§ PROBLEM DESCRIPTION
Leave out the pictures and print the rest of the entries exactly as they stand.

§ SUPPLIED ENTRIES
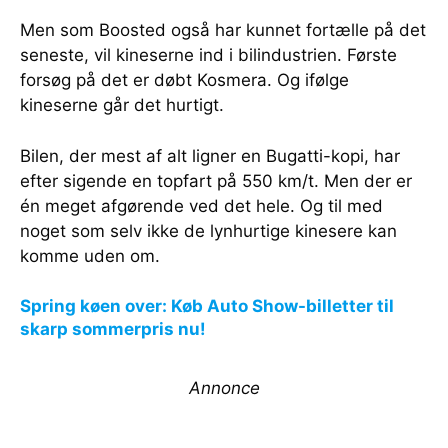
Men som Boosted også har kunnet fortælle på det
seneste, vil kineserne ind i bilindustrien. Første
forsøg på det er døbt Kosmera. Og ifølge
kineserne går det hurtigt.
Bilen, der mest af alt ligner en Bugatti-kopi, har
efter sigende en topfart på 550 km/t. Men der er
én meget afgørende ved det hele. Og til med
noget som selv ikke de lynhurtige kinesere kan
komme uden om.
Spring køen over: Køb Auto Show-billetter til
skarp sommerpris nu!
Annonce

§ WORKED SOLUTION
Men som Boosted også har kunnet fortælle på det
seneste, vil kineserne ind i bilindustrien. Første
forsøg på det er døbt Kosmera. Og ifølge
kineserne går det hurtigt.
Bilen, der mest af alt ligner en Bugatti-kopi, har
efter sigende en topfart på 550 km/t. Men der er
én meget afgørende ved det hele. Og til med
noget som selv ikke de lynhurtige kinesere kan
komme uden om.
Spring køen over: Køb Auto Show-billetter til
skarp sommerpris nu!
Annonce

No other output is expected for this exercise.